Caliban Torarun was a rogue, a maverick, a loose cannon. The people in the Village, survival experts in the undercurrents of a desperate society seemingly designed to kill them, recognized the signs and stayed away. He'd been a 'runner, but in that business you're only as good as your name and now his name was worth less than mud. He'd managed to carve out a niche existence drifting from job to job, taking poor jobs for worse pay, dealing only with people even crazier than he was, people who cared less than he did.

Although sometimes, these days, he doubted whether there was anyone out there who cared less about him than he did.

"It ain't that I'm poor. It's that all them other buggers are rich."

The joke was old, but it still got a laugh. It always did, here in the Village. Cal heard the voice come from somewhere behind him, cut off abruptly by other conversations, voices jostling for space in the overcrowded market air. Deals were being made here, deals he wasn't involved in. A thousand dreams, reaching up with nervous fingers toward the sky, their owners ready to snatch them back down into the warm safety of anonymity at a moment's notice. He shrugged off some tattooed whore and pushed his way past the bodies to Pyle.

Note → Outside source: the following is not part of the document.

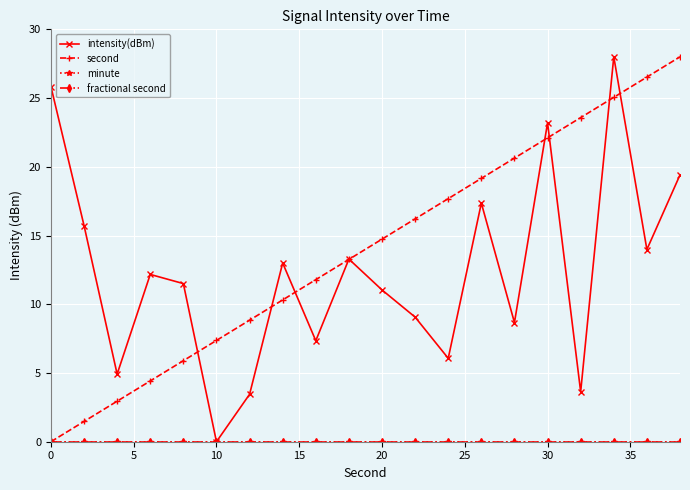

What is the difference between the second highest and minimum values in the second series?

26.5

Pyle was a fixture here in the market. Tall and emaciated, with one arm and piercing bright blue eyes, everything that was anything went down through Pyle. Cal had always wondered why Pyle never got the arm replaced, but had never asked. The morning sunlight glinted off the plating covering his head. Cal suspected that he polished it, just for the effect. Here, in the Village, effect was everything. People weren't rich enough to have anything else. He grinned his shark's teeth grin as Cal forced his way towards him. Three of his teeth were gold.

"Business, friend Cal, or pleasure?" The 'friend' didn't mean anything. Neither did the grin. Cal had seen Pyle grin like that while watching his hired vatboy pull the arms of some unlucky sob who owned him money.

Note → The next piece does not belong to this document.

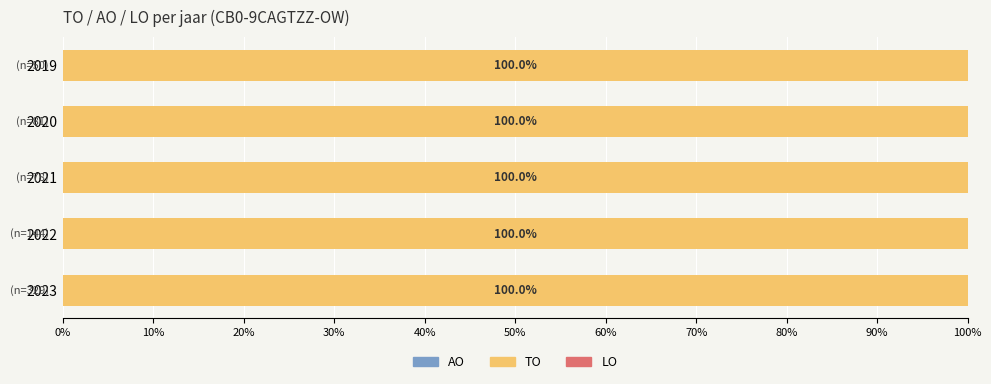

Which series changed the most between 2022 and 2020?

TO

Cal shrugged. "Always business, Pyle. You know that. Federil been around?"

"Been and gone, been and gone, dear boy." The voice was noncommittal.

Press him. "Gone where?"

Pyle waved a hand deprecatingly. "How should I know?"

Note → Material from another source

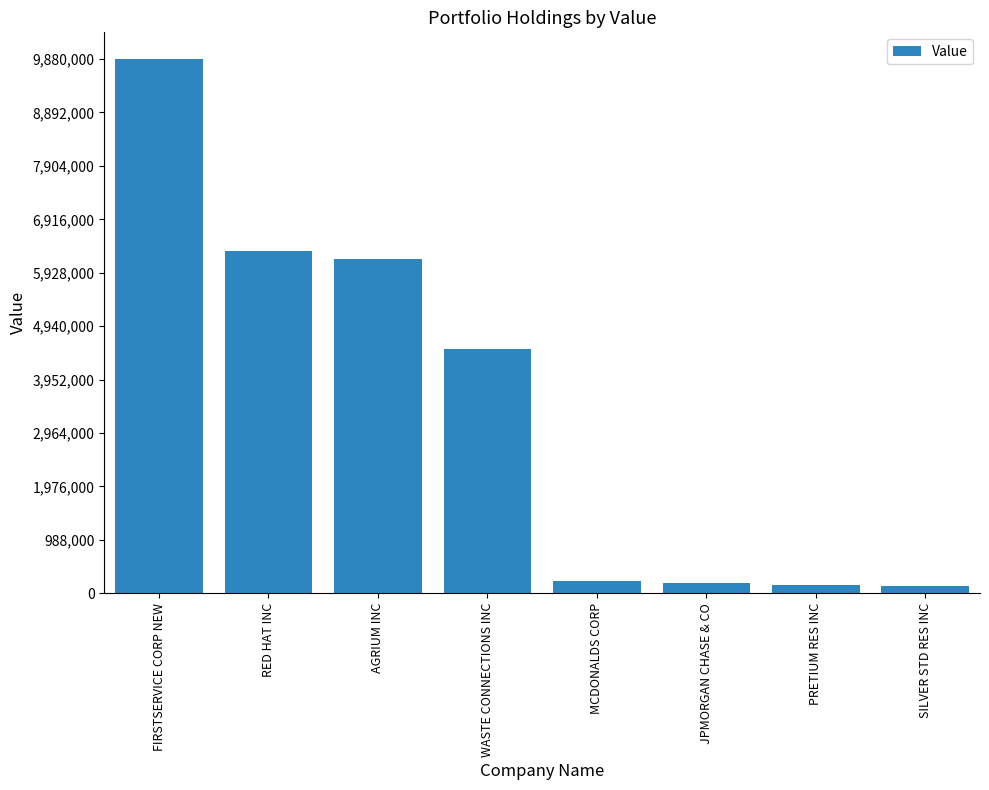

How many categories are shown in the chart?

8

"C'mon, Pyle. It don't happen around here without you knowin' about it."

Pyle looked thoughtful for a moment. Considering. "Since it's you, dear boy." Reached into a pocket, pulled out a chip, scuffed and worn. "Here. He gave me this." Held it out.

Cal took it as Pyle turned to talk to a tattooed dwarf with wild hair and wilder eyes. Pyle's remaining hand was tough, like leather. Cal moved his long hair back slightly, slotted the chip into the small jack behind his right ear. The AR kicked in, and his SezuTek G120 eyes overlaid the message header. Federil's neat handwriting. Cal's name.

"Pyle."

"Mm?"

"This is addressed to me." Monotone voice.

"Really, dear boy? I hadn't noticed." Cal could read nothing in Pyle's tone. He might have been lying, or he might really not have known. You never could tell with Pyle, and Cal knew when not to press his luck. He settled for nodding, unslotting the chip and dropping it into a pocket. Here's not the place to read the whole thing.

"Thanks, Pyle."

Pyle waved a distracted hand, already deep in conversation with the dwarf. Cal pushed off the trestle table Pyle used as a stall, back into the mass of bodies. Back into the never ending hustle.